To assist with this section we will go ahead and make a correlation matrix:
Out of the various variables, alcohol and density strongly correlate with quality .
These plots show the steps I used to include the relationship of a third variable in the plots of quality compared to alcohol.Alcohol is on the x-axis as it has the strongest correlation with quality. The plots show the positive correlation between alcohol and quality while also showing the weak correlations with pH and residual sugar.
The plots show that as the alcohol levels increased along with a lower level of residual sugar increased the overall quality level.
I was surprised that with a higher amount of citric acid and higher alcohol content does not exactly mean a higher quality score.
We see an big impact of the alcohol level on the quality of wines. For the quality ranges from 3-5 there is a dip, but as the alcohol level increases after the slight dip the quality rating jumps.
We can see the distribution of the fixed acidity concentration across the pH levels. As the fixed acidity levels decrease the pH levels increase.

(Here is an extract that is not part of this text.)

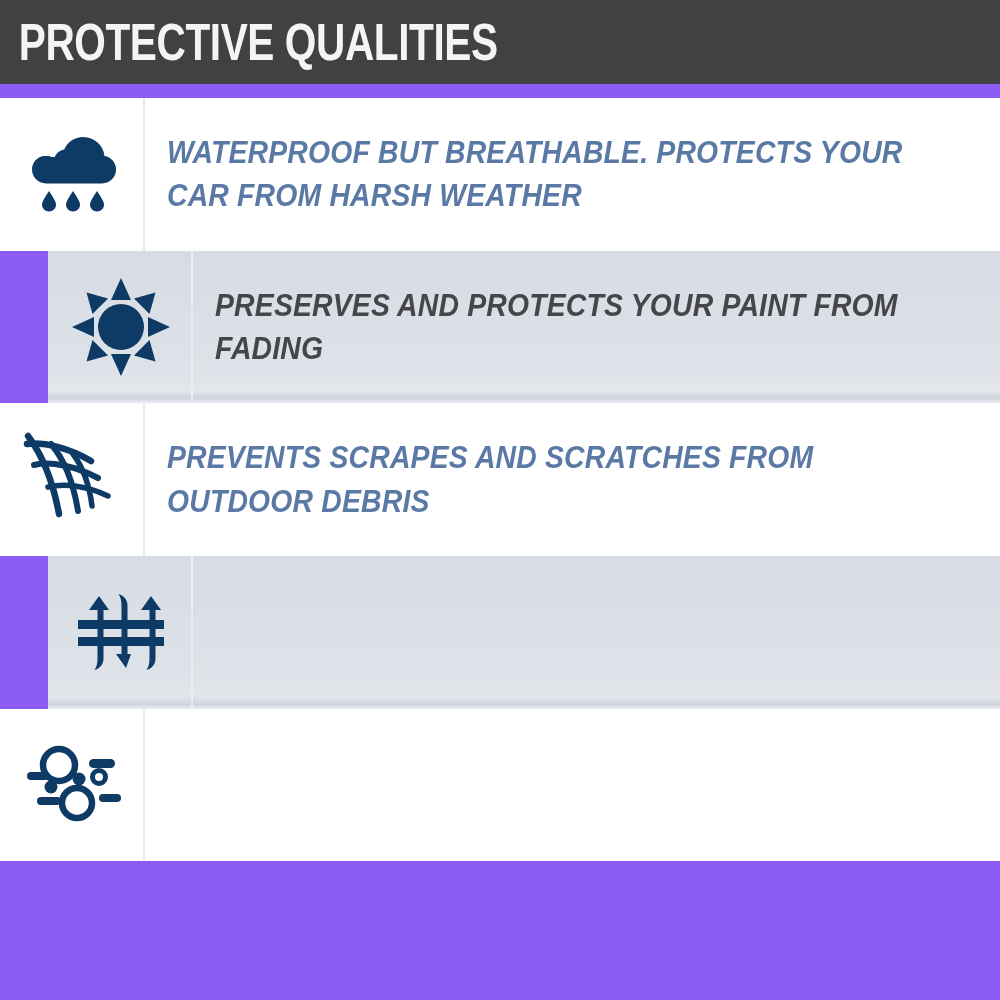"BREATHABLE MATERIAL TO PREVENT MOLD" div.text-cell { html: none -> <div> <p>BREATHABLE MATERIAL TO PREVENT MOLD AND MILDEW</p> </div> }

This makes sense as the pH scale is from 0 to 14, 0 being very acidic like battery acid to 7 which is neutral similar to water, all the way up to 14 which is aklaline close to a drain cleaner fluid.

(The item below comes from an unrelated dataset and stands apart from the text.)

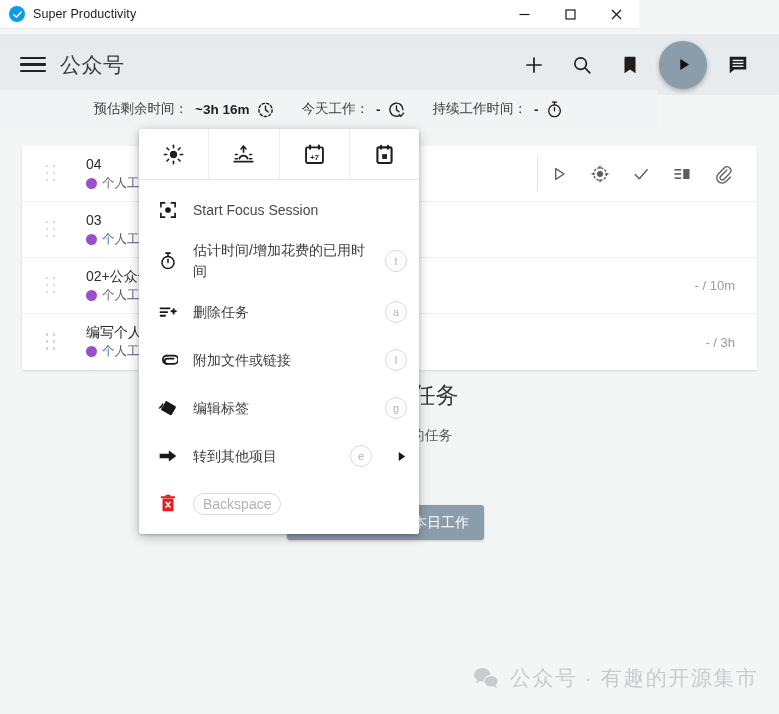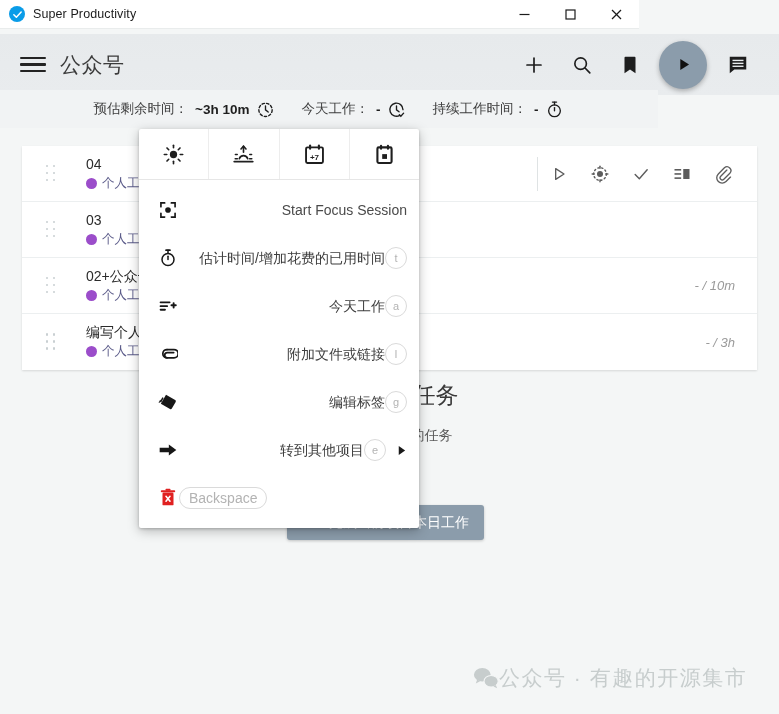"~3h 10m" span.val { text: 10m -> 16m }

We see that there is an impact on the residual sugar concentration and density. The more residual sugar the higher the density which is also evident by the outliers on the graph.
The project was an enjoyable opportunity to apply the knowledge from learning R into a real word application. Starting from just comparing the one variable at a time to multivariate plots show that some variables impact each other which in turn impacts the quality. Some struggles I went through was correcting some of the errors that popped up when running the code. Something that went well was pulling the data and analyzing the data in various columns such as the quantiles, mean, and median for the alcohol level.
Some future work that could be done would be to incorporate the red wine dataset in this exploration to see if the quality of red wines is impacted the same as white wines or if different variables change the impact.